> _PROBLEM REQUIREMENTS_
Can you return every line of the material below, unchanged and in the same order?

── AVAILABLE DATA ──

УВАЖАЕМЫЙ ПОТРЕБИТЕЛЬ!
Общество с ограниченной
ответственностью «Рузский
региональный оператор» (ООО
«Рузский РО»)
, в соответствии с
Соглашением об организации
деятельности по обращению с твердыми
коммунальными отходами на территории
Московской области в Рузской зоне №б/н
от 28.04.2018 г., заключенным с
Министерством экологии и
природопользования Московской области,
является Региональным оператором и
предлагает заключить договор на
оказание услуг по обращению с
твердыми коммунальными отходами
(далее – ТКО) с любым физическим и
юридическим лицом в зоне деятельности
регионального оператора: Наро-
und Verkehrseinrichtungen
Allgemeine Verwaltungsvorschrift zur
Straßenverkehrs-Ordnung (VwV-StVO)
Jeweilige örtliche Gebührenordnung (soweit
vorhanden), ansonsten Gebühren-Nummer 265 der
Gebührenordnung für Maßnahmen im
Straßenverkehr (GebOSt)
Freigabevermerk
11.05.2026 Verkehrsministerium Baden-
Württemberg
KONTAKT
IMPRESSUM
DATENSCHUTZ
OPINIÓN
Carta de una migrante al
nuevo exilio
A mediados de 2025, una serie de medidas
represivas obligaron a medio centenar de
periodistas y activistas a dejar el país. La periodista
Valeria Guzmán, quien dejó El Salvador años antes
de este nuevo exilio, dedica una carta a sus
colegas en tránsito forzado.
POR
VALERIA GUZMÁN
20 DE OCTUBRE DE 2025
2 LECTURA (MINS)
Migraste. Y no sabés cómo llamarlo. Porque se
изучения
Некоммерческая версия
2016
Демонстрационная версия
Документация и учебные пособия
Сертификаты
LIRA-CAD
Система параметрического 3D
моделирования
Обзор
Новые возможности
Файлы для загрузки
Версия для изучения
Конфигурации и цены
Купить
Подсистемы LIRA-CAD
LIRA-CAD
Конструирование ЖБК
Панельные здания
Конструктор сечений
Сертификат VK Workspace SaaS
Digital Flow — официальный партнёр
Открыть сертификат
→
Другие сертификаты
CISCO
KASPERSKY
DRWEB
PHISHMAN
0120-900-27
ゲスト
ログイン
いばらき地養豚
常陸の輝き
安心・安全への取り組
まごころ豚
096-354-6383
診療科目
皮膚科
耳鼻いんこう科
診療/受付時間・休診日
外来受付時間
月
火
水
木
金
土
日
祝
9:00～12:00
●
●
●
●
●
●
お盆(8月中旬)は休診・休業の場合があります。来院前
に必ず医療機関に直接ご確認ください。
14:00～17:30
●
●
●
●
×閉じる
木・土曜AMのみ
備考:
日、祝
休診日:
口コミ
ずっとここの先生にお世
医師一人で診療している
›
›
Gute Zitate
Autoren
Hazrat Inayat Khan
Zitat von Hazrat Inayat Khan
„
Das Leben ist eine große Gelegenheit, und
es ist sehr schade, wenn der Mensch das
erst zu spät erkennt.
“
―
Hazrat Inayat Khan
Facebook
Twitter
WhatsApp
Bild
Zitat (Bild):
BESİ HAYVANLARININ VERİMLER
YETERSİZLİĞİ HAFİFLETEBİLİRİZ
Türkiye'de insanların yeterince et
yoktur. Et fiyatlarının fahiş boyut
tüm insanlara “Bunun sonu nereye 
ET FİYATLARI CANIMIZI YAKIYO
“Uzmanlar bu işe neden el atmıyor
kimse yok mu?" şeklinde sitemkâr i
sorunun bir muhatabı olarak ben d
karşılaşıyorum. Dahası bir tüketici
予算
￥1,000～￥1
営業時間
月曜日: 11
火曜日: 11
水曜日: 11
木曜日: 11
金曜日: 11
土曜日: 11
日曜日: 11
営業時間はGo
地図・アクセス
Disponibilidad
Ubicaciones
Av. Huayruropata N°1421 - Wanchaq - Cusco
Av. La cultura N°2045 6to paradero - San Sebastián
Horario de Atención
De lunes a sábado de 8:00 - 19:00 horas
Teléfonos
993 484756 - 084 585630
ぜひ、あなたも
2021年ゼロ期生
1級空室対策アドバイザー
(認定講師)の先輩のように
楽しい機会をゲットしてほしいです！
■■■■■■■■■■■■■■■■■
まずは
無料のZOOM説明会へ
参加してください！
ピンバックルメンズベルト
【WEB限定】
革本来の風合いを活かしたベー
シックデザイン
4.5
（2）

───

> _SOLUTION TO THIS TASK_
УВАЖАЕМЫЙ ПОТРЕБИТЕЛЬ!
Общество с ограниченной
ответственностью «Рузский
региональный оператор» (ООО
«Рузский РО»)
, в соответствии с
Соглашением об организации
деятельности по обращению с твердыми
коммунальными отходами на территории
Московской области в Рузской зоне №б/н
от 28.04.2018 г., заключенным с
Министерством экологии и
природопользования Московской области,
является Региональным оператором и
предлагает заключить договор на
оказание услуг по обращению с
твердыми коммунальными отходами
(далее – ТКО) с любым физическим и
юридическим лицом в зоне деятельности
регионального оператора: Наро-
und Verkehrseinrichtungen
Allgemeine Verwaltungsvorschrift zur
Straßenverkehrs-Ordnung (VwV-StVO)
Jeweilige örtliche Gebührenordnung (soweit
vorhanden), ansonsten Gebühren-Nummer 265 der
Gebührenordnung für Maßnahmen im
Straßenverkehr (GebOSt)
Freigabevermerk
11.05.2026 Verkehrsministerium Baden-
Württemberg
KONTAKT
IMPRESSUM
DATENSCHUTZ
OPINIÓN
Carta de una migrante al
nuevo exilio
A mediados de 2025, una serie de medidas
represivas obligaron a medio centenar de
periodistas y activistas a dejar el país. La periodista
Valeria Guzmán, quien dejó El Salvador años antes
de este nuevo exilio, dedica una carta a sus
colegas en tránsito forzado.
POR
VALERIA GUZMÁN
20 DE OCTUBRE DE 2025
2 LECTURA (MINS)
Migraste. Y no sabés cómo llamarlo. Porque se
изучения
Некоммерческая версия
2016
Демонстрационная версия
Документация и учебные пособия
Сертификаты
LIRA-CAD
Система параметрического 3D
моделирования
Обзор
Новые возможности
Файлы для загрузки
Версия для изучения
Конфигурации и цены
Купить
Подсистемы LIRA-CAD
LIRA-CAD
Конструирование ЖБК
Панельные здания
Конструктор сечений
Сертификат VK Workspace SaaS
Digital Flow — официальный партнёр
Открыть сертификат
→
Другие сертификаты
CISCO
KASPERSKY
DRWEB
PHISHMAN
0120-900-27
ゲスト
ログイン
いばらき地養豚
常陸の輝き
安心・安全への取り組
まごころ豚
096-354-6383
診療科目
皮膚科
耳鼻いんこう科
診療/受付時間・休診日
外来受付時間
月
火
水
木
金
土
日
祝
9:00～12:00
●
●
●
●
●
●
お盆(8月中旬)は休診・休業の場合があります。来院前
に必ず医療機関に直接ご確認ください。
14:00～17:30
●
●
●
●
×閉じる
木・土曜AMのみ
備考:
日、祝
休診日:
口コミ
ずっとここの先生にお世
医師一人で診療している
›
›
Gute Zitate
Autoren
Hazrat Inayat Khan
Zitat von Hazrat Inayat Khan
„
Das Leben ist eine große Gelegenheit, und
es ist sehr schade, wenn der Mensch das
erst zu spät erkennt.
“
―
Hazrat Inayat Khan
Facebook
Twitter
WhatsApp
Bild
Zitat (Bild):
BESİ HAYVANLARININ VERİMLER
YETERSİZLİĞİ HAFİFLETEBİLİRİZ
Türkiye'de insanların yeterince et
yoktur. Et fiyatlarının fahiş boyut
tüm insanlara “Bunun sonu nereye 
ET FİYATLARI CANIMIZI YAKIYO
“Uzmanlar bu işe neden el atmıyor
kimse yok mu?" şeklinde sitemkâr i
sorunun bir muhatabı olarak ben d
karşılaşıyorum. Dahası bir tüketici
予算
￥1,000～￥1
営業時間
月曜日: 11
火曜日: 11
水曜日: 11
木曜日: 11
金曜日: 11
土曜日: 11
日曜日: 11
営業時間はGo
地図・アクセス
Disponibilidad
Ubicaciones
Av. Huayruropata N°1421 - Wanchaq - Cusco
Av. La cultura N°2045 6to paradero - San Sebastián
Horario de Atención
De lunes a sábado de 8:00 - 19:00 horas
Teléfonos
993 484756 - 084 585630
ぜひ、あなたも
2021年ゼロ期生
1級空室対策アドバイザー
(認定講師)の先輩のように
楽しい機会をゲットしてほしいです！
■■■■■■■■■■■■■■■■■
まずは
無料のZOOM説明会へ
参加してください！
ピンバックルメンズベルト
【WEB限定】
革本来の風合いを活かしたベー
シックデザイン
4.5
（2）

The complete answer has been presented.